Saved entries:
--- --- ---

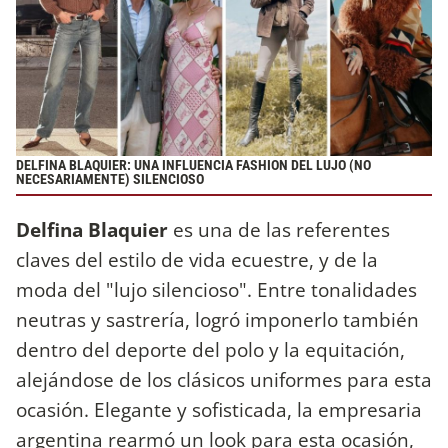
DELFINA BLAQUIER: UNA INFLUENCIA FASHION DEL LUJO (NO
NECESARIAMENTE) SILENCIOSO
Delfina Blaquier
es una de las referentes
claves del estilo de vida ecuestre, y de la
moda del "lujo silencioso". Entre tonalidades
neutras y sastrería, logró imponerlo también
dentro del deporte del polo y la equitación,
alejándose de los clásicos uniformes para esta
ocasión. Elegante y sofisticada, la empresaria
argentina rearmó un look para esta ocasión,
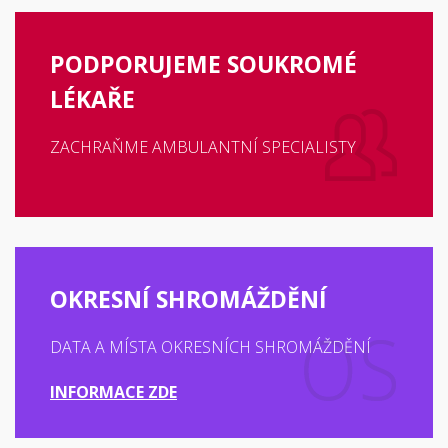
PODPORUJEME SOUKROMÉ
LÉKAŘE
ZACHRAŇME AMBULANTNÍ SPECIALISTY
OKRESNÍ SHROMÁŽDĚNÍ
DATA A MÍSTA OKRESNÍCH SHROMÁŽDĚNÍ
INFORMACE ZDE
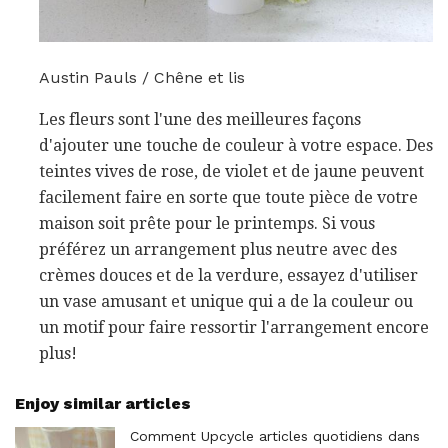
Austin Pauls / Chêne et lis
Les fleurs sont l'une des meilleures façons
d'ajouter une touche de couleur à votre espace. Des
teintes vives de rose, de violet et de jaune peuvent
facilement faire en sorte que toute pièce de votre
maison soit prête pour le printemps. Si vous
préférez un arrangement plus neutre avec des
crèmes douces et de la verdure, essayez d'utiliser
un vase amusant et unique qui a de la couleur ou
un motif pour faire ressortir l'arrangement encore
plus!
Enjoy similar articles
Comment Upcycle articles quotidiens dans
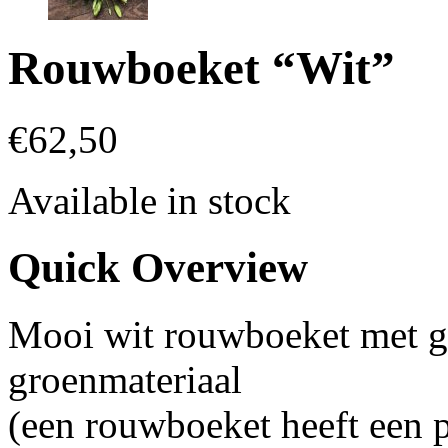
Rouwboeket “Wit”
€
62,50
Available in stock
Quick Overview
Mooi wit rouwboeket met ger
groenmateriaal
(een rouwboeket heeft een p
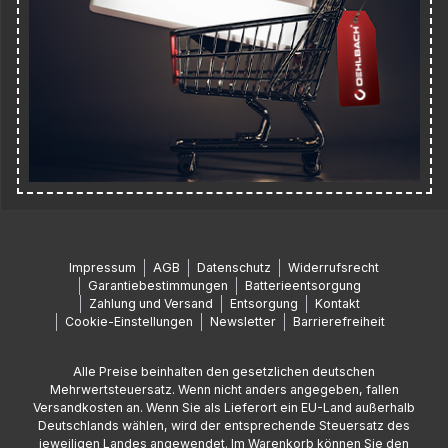
Impressum
AGB
Datenschutz
Widerrufsrecht
Garantiebestimmungen
Batterieentsorgung
Zahlung und Versand
Entsorgung
Kontakt
Cookie-Einstellungen
Newsletter
Barrierefreiheit
Alle Preise beinhalten den gesetzlichen deutschen
Mehrwertsteuersatz. Wenn nicht anders angegeben, fallen
Versandkosten an. Wenn Sie als Lieferort ein EU-Land außerhalb
Deutschlands wählen, wird der entsprechende Steuersatz des
jeweiligen Landes angewendet. Im Warenkorb können Sie den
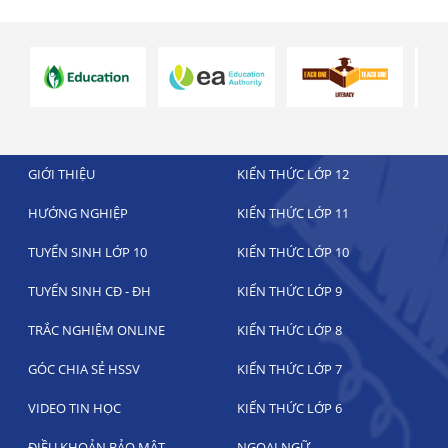
GIỚI THIỆU
KIẾN THỨC LỚP 12
HƯỚNG NGHIỆP
KIẾN THỨC LỚP 11
TUYỂN SINH LỚP 10
KIẾN THỨC LỚP 10
TUYỂN SINH CĐ - ĐH
KIẾN THỨC LỚP 9
TRẮC NGHIỆM ONLINE
KIẾN THỨC LỚP 8
GÓC CHIA SẺ HSSV
KIẾN THỨC LỚP 7
VIDEO TIN HỌC
KIẾN THỨC LỚP 6
ĐIỀU KHOẢN BẢO MẬT
NGOẠI NGỮ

--- --- ---

* **Task goal**: Pictures are to be left out; all other data must be returned exactly.

* **Result**:
DELFINA BLAQUIER: UNA INFLUENCIA FASHION DEL LUJO (NO
NECESARIAMENTE) SILENCIOSO
Delfina Blaquier
es una de las referentes
claves del estilo de vida ecuestre, y de la
moda del "lujo silencioso". Entre tonalidades
neutras y sastrería, logró imponerlo también
dentro del deporte del polo y la equitación,
alejándose de los clásicos uniformes para esta
ocasión. Elegante y sofisticada, la empresaria
argentina rearmó un look para esta ocasión,
PODPORUJEME SOUKROMÉ
LÉKAŘE
ZACHRAŇME AMBULANTNÍ SPECIALISTY
OKRESNÍ SHROMÁŽDĚNÍ
DATA A MÍSTA OKRESNÍCH SHROMÁŽDĚNÍ
INFORMACE ZDE
Austin Pauls / Chêne et lis
Les fleurs sont l'une des meilleures façons
d'ajouter une touche de couleur à votre espace. Des
teintes vives de rose, de violet et de jaune peuvent
facilement faire en sorte que toute pièce de votre
maison soit prête pour le printemps. Si vous
préférez un arrangement plus neutre avec des
crèmes douces et de la verdure, essayez d'utiliser
un vase amusant et unique qui a de la couleur ou
un motif pour faire ressortir l'arrangement encore
plus!
Enjoy similar articles
Comment Upcycle articles quotidiens dans
Rouwboeket “Wit”
€
62,50
Available in stock
Quick Overview
Mooi wit rouwboeket met ger
groenmateriaal
(een rouwboeket heeft een p
Impressum
AGB
Datenschutz
Widerrufsrecht
Garantiebestimmungen
Batterieentsorgung
Zahlung und Versand
Entsorgung
Kontakt
Cookie-Einstellungen
Newsletter
Barrierefreiheit
Alle Preise beinhalten den gesetzlichen deutschen
Mehrwertsteuersatz. Wenn nicht anders angegeben, fallen
Versandkosten an. Wenn Sie als Lieferort ein EU-Land außerhalb
Deutschlands wählen, wird der entsprechende Steuersatz des
jeweiligen Landes angewendet. Im Warenkorb können Sie den
GIỚI THIỆU
KIẾN THỨC LỚP 12
HƯỚNG NGHIỆP
KIẾN THỨC LỚP 11
TUYỂN SINH LỚP 10
KIẾN THỨC LỚP 10
TUYỂN SINH CĐ - ĐH
KIẾN THỨC LỚP 9
TRẮC NGHIỆM ONLINE
KIẾN THỨC LỚP 8
GÓC CHIA SẺ HSSV
KIẾN THỨC LỚP 7
VIDEO TIN HỌC
KIẾN THỨC LỚP 6
ĐIỀU KHOẢN BẢO MẬT
NGOẠI NGỮ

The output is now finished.